Have you ever wondered what housing price indices would sound like if they were converted to music? Planet Money already answered that. But what if that music was worse? In this post, I’ll look at the result of converting state-level Housing Price Indices into music for each of the 50 states. Also, I’ll combine the HPI by region to get a sort of HPI chorus.
Over the past few years, I’ve listened to a pretty good chunk of the Planet Money catalog. Although I’m nowhere near going through the whole show, I don’t think it would be healthy for me to listen to all of it, since back in May, Planet Money released their 1000th episode. Their 1000th episode was essentially a “Planet Money episode about Planet Money,” in which they explained how a Planet Money episode works by breaking it down into its component parts. To do this, they used examples and audio clips from the show’s entire run. At one point, they described how they explained the graph of the Case-Shiller Home Price Index on the radio. Because they obviously couldn’t show the listener a graph of the index, they converted graphs for several HPIs into music, and had an opera singer perform the result. Although I wouldn’t exactly call the resulting music “great,” it certainly succeeded in conveying the sense of the original graphs.
As often happens when I get introduced to something like this, I had an urge to do something similar, but I wanted to elaborate on it a bit – and this post is the result. Instead of hearing just one singer singing a single region’s HPI, I wanted to hear lots of regions, all at the same time. I also wanted to play around with sheet music generation. I’m not a very good musician, and I really don’t understand music theory, but neither of those facts ended up mattering for this exercise. 🙂
In this post, I’ll consider the state-level FHFA All-Transactions House Price Index as opposed to the Case Shiller HPI. Data were sourced data from FRED using the datapungi_fed FRED API wrapper. I hacked together some tools to convert the indices into musical notes and exported the result as sheet music using Abjad and LilyPond. Since I didn’t have an opera singer to perform the results for me, I auto-generated WAV audio files using Numpy, with notes played as simple localized sine-wave packets (which kind of sound like a pipe instrument). I generated audio and sheet music for each of the 50 US states, which you can see and listen to here. Finally, I grouped states by census region and averaged their audio files to produce a sort of HPI chorus for each census region, which you can find here.
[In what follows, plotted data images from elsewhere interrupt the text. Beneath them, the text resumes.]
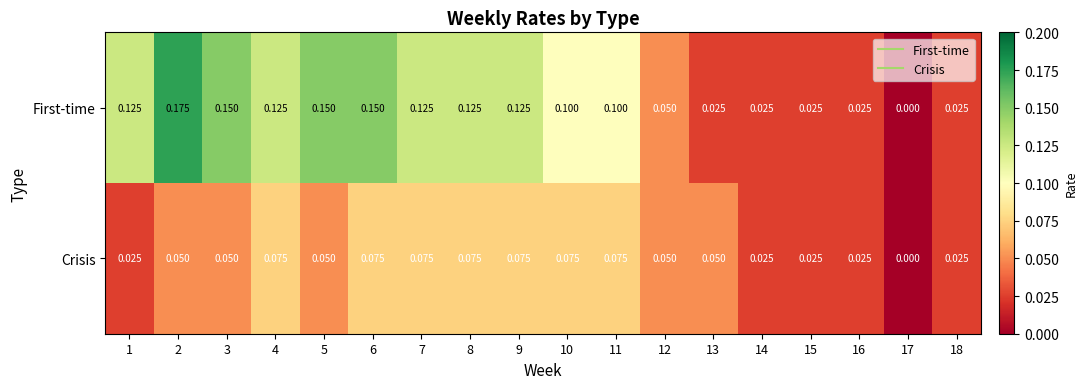

Rank the series by their average value, from lowest to highest.

Crisis, First-time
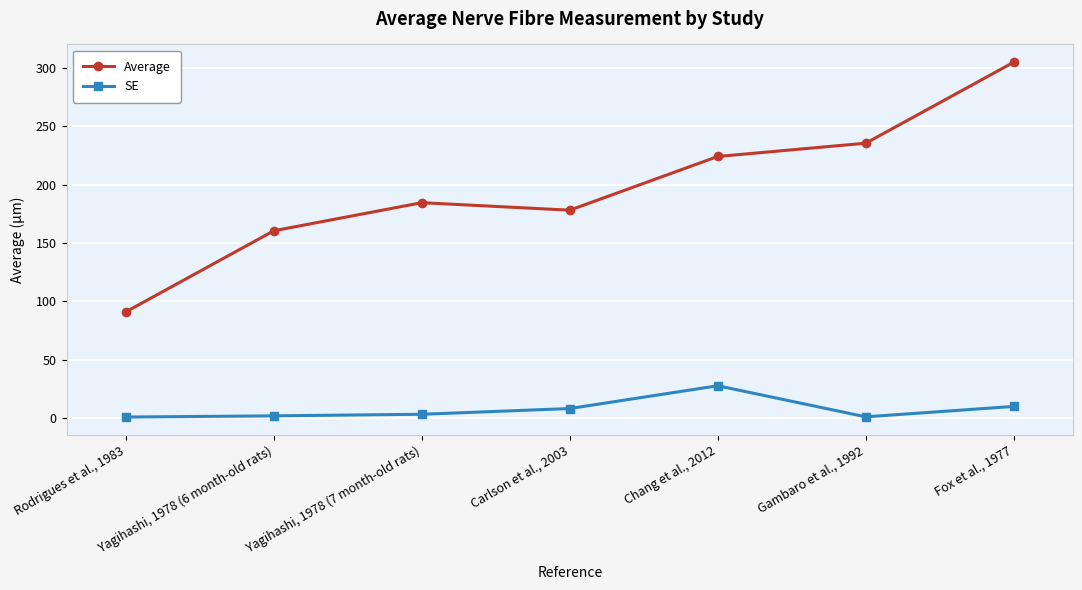

What is the difference between the highest and lowest values at Fox et al., 1977?

295.0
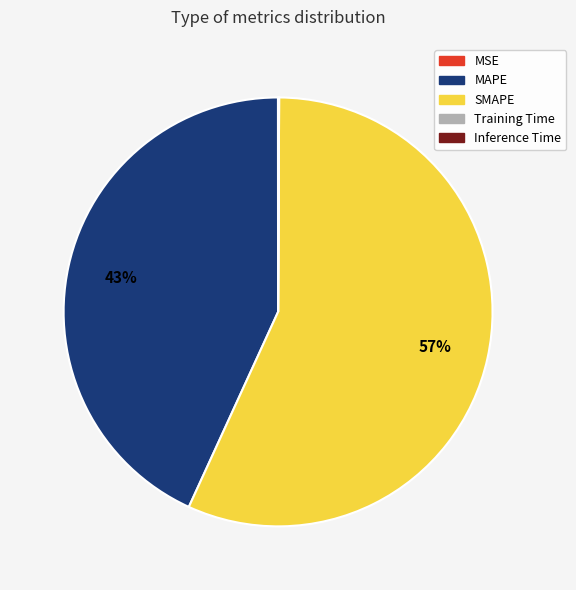

To the nearest percent, what is the difference between the largest and smallest slice percentages?

57%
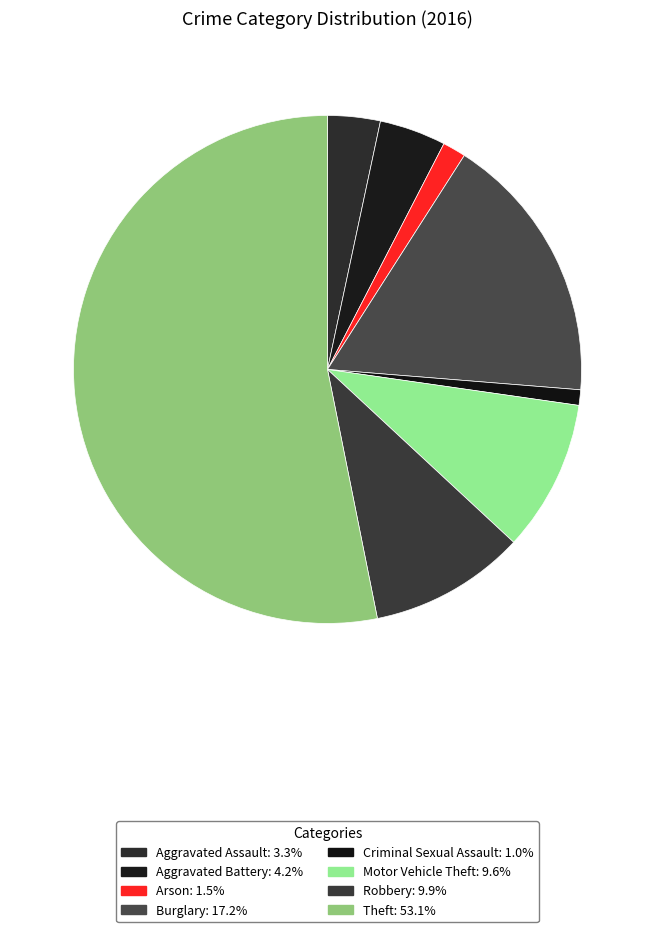

Does Theft account for over 50% of the chart?

Yes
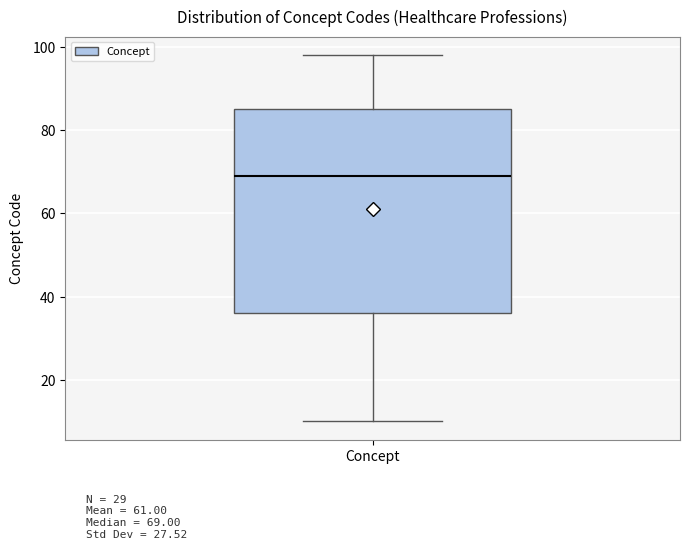

Transcribe this box plot: give where the median line is, the range the box spans, and where the two whiskers end, as read against the y-axis. The values are not printed on the chart, so give them approximately, as read against the axis.

median 70, box 36 to 86, whiskers 10 to 98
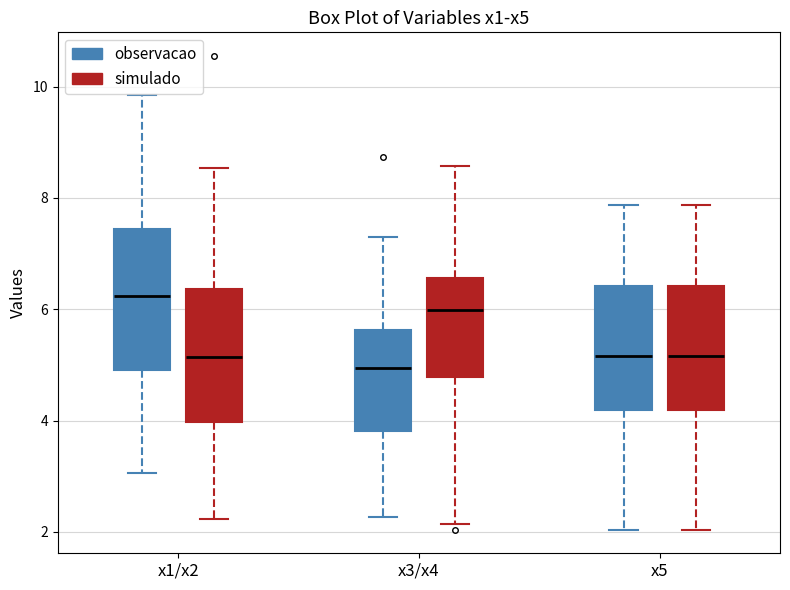

Reading left to right, transcribe this box plot: for each box, give where its median line is, the range the box spans, and where its two whiskers end, as read against the y-axis. The values are not printed on the chart, so give them approximately, as read against the axis.

x1/x2 (observacao): median 6.2, box 5.0 to 7.4, whiskers 3.0 to 9.8
x1/x2 (simulado): median 5.2, box 4.0 to 6.4, whiskers 2.2 to 8.6
x3/x4 (observacao): median 5.0, box 3.8 to 5.6, whiskers 2.2 to 7.4
x3/x4 (simulado): median 6.0, box 4.8 to 6.6, whiskers 2.2 to 8.6
x5 (observacao): median 5.2, box 4.2 to 6.4, whiskers 2.0 to 7.8
x5 (simulado): median 5.2, box 4.2 to 6.4, whiskers 2.0 to 7.8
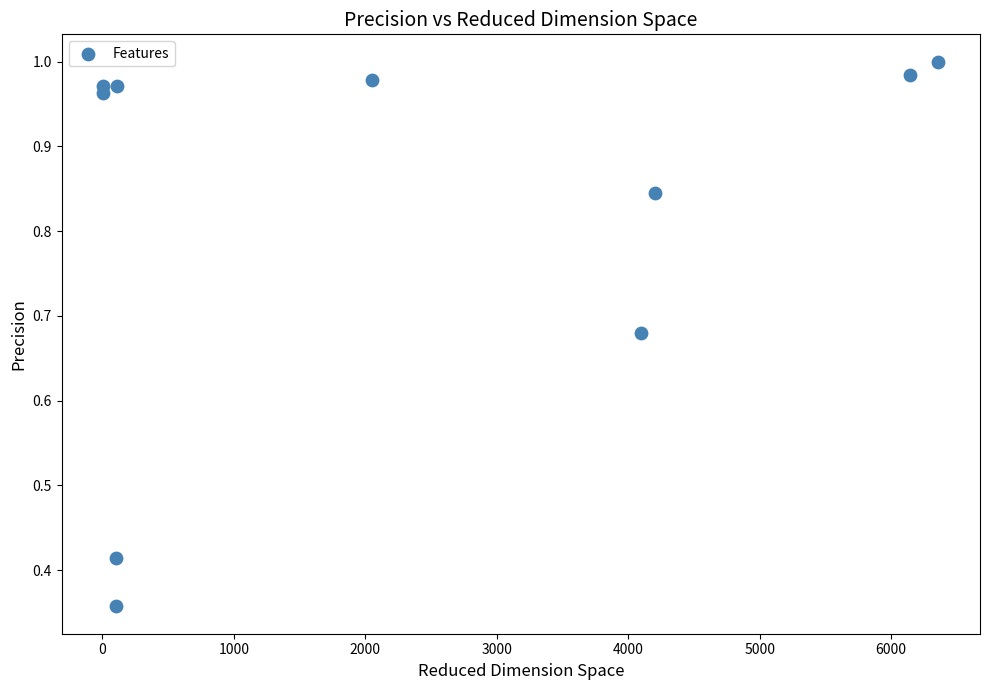

What is the average X value?

2317.0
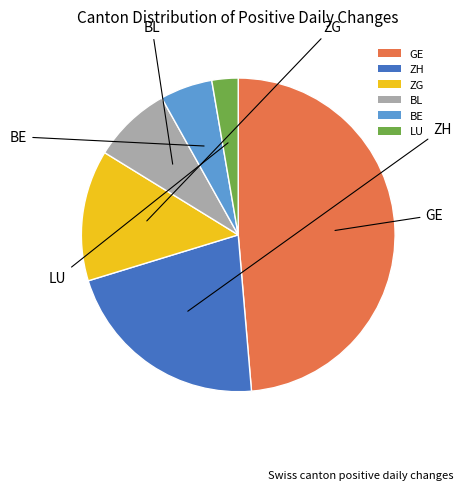

Which slice is the smallest?

LU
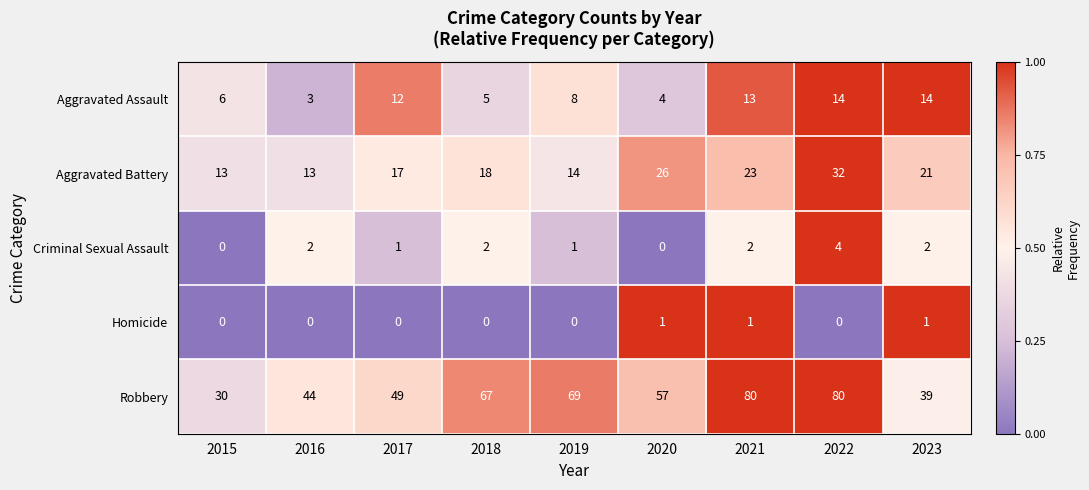

What is the maximum value for Criminal Sexual Assault?

4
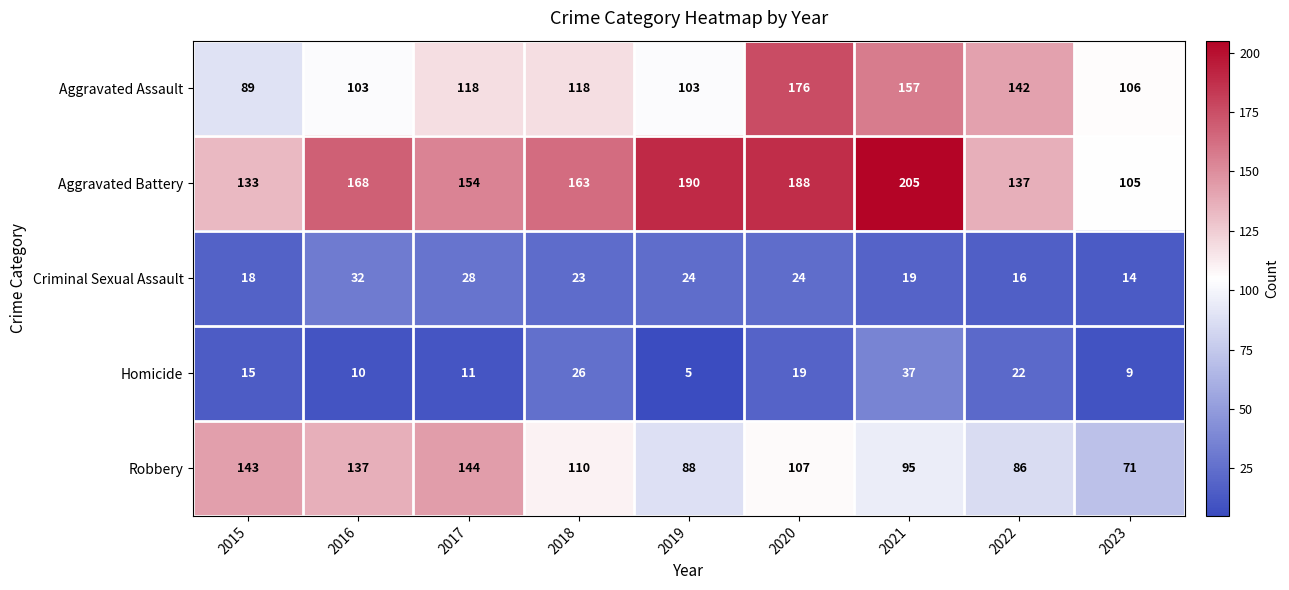

The value of Robbery at 2018 is 57. True or false?

False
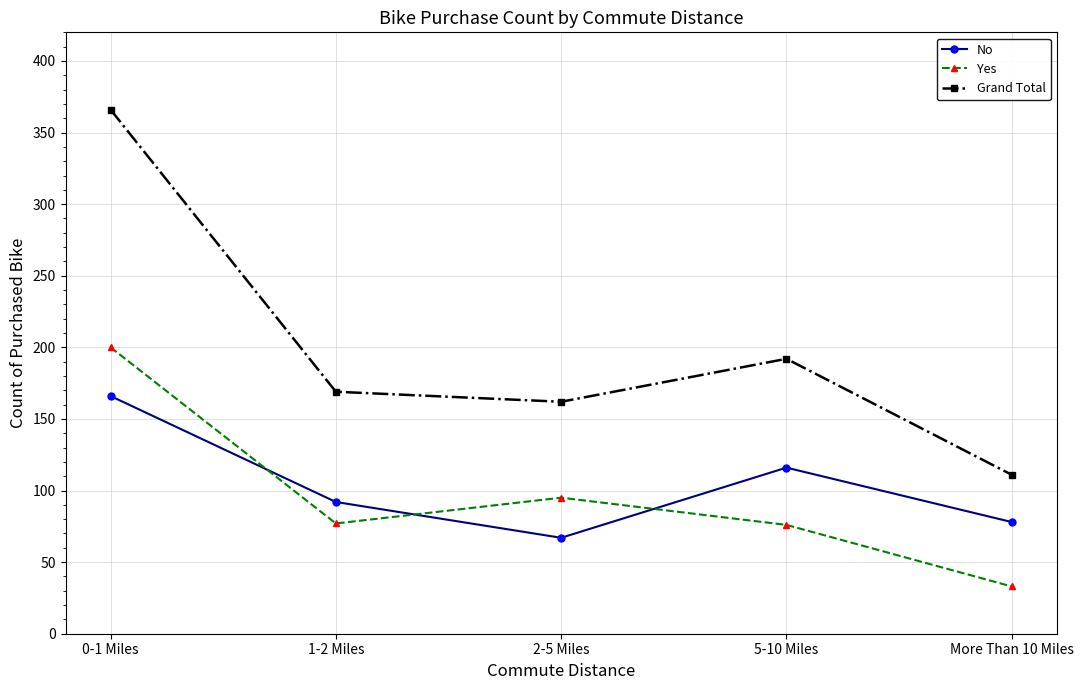

Which series ends up on top after the final intersection of No and Yes?

No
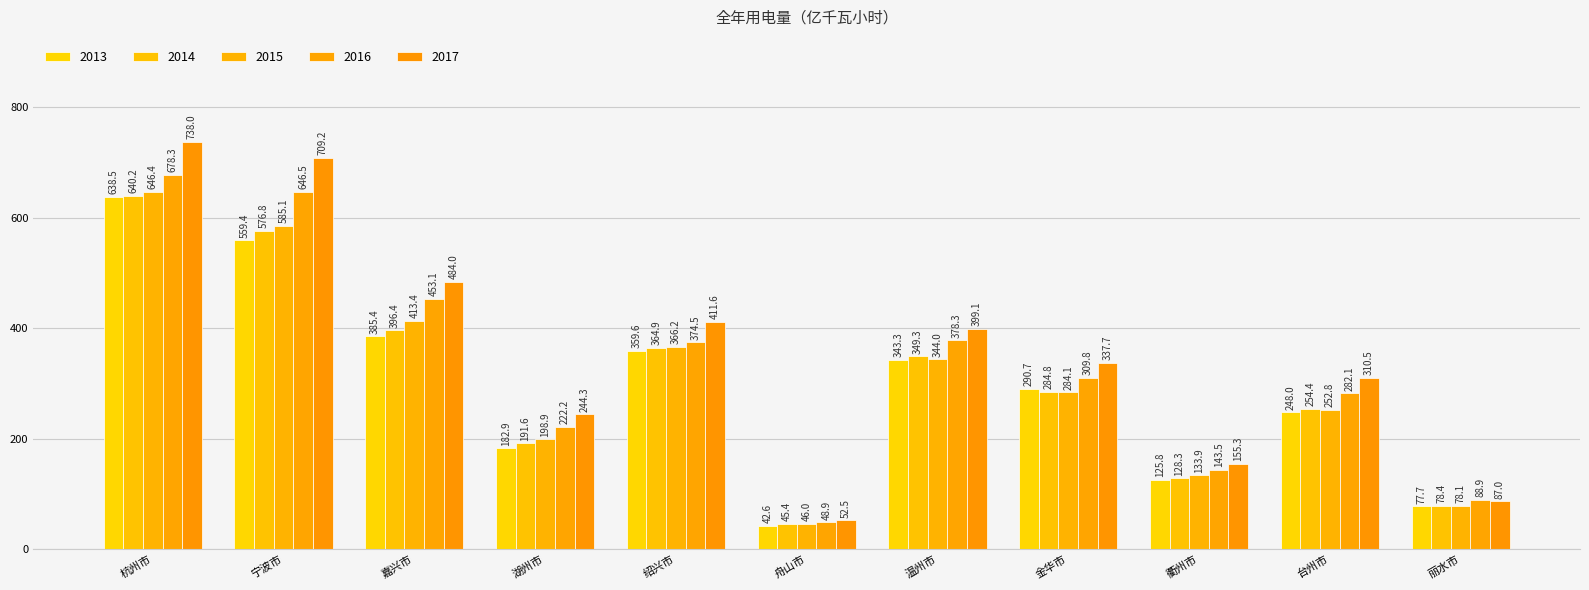

Is it true that 2013 equals 58.6 at 舟山市?

False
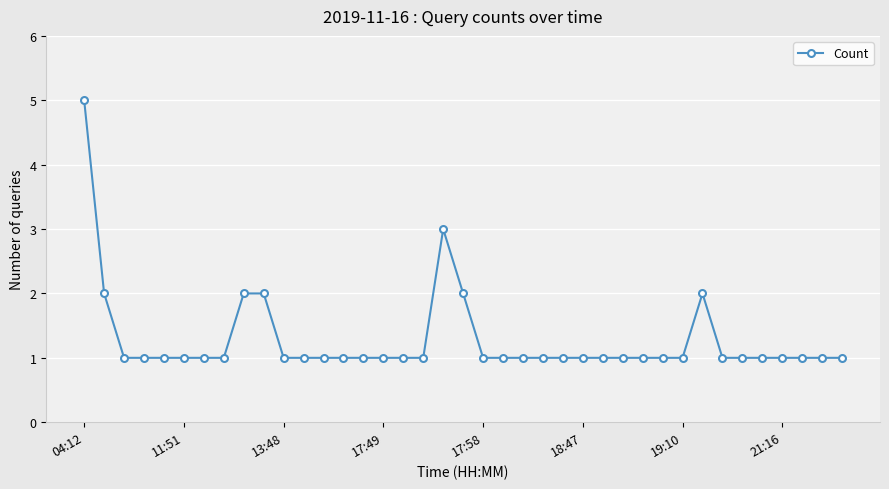

Reading right to left, extract all data points from this chart.

1	1	1	1	1	1	1	2	1	1	1	1	1	1	1	1	1	1	1	2	3	1	1	1	1	1	1	1	1	2	2	1	1	1	1	1	1	2	5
Code to replicate the whole process is provided in this git repository.
What is an HPI?
Before moving on to converting HPI into music… it would probably be a good idea to mention what we’re actually even looking at / listening too. As explained on FHFA.gov
The FHFA HPI is a broad measure of the movement of single-family house prices. The FHFA HPI is a weighted, repeat-sales index, meaning that it measures average price changes in repeat sales or refinancings on the same properties.
So, an increase in an area’s HPI indicates that houses in that area are getting resold for more than they used to, while a decline indicates that houses are reselling for less.
The state-level HPI which we consider in this post have all been indexed to a reference level of 100 in 1980 (i.e. each curve passes through 100 in 1980). As such, you can’t directly compare these HPI to assess whether houses are more expensive in one state than another (you’d need to know what housing prices were in every state in 1980 in order to do that), but these HPI do indicate how much housing prices have increased within a state over time. On the other hand, comparing across states does give a sense of the relative change in housing prices which each state has experienced.
The graph below shows the HPI for a single state, which can be toggled by the drop down. Below the graph is a transcription of the HPI into sheet music, and below that is an audio player which should let you listen to the result. For sake of comparability, I have used the same acoustic range for each state.
Some of the most interesting states to look at / listen to are the states which were heavily impacted by the housing market bubble, such as California, Florida, Arizona, and Nevada. In those states, you’ll hear a steady increase for the first few seconds (corresponding to the pre-recession housing bubble) followed by a decline for a few seconds (once the bubble bursts), ending with an increase toward the end (for the recovery). This trend is essentially present in all of the state-level HPI, but is most dramatic for states like these.
Combining HPI within a region can give a sense of the housing markets there. Although it probably makes more sense to compute the HPI for the region as opposed to comparing state-level indices, I think being able to listen to multiple indices simultaneously is a bit more interesting than just listening to a region’s HPI.
Listening to the different regions (or reading the graphs), the Midwest and South tend to have a lower pitch than the West and Northeast, indicating that housing prices for states in these regions have generally increased less over time. Also, except for the Midwest, each region has at least one outlier state which grew much more rapidly than the other states in the region. These outliers can be heard singing out above the rest in a slightly higher register than the others.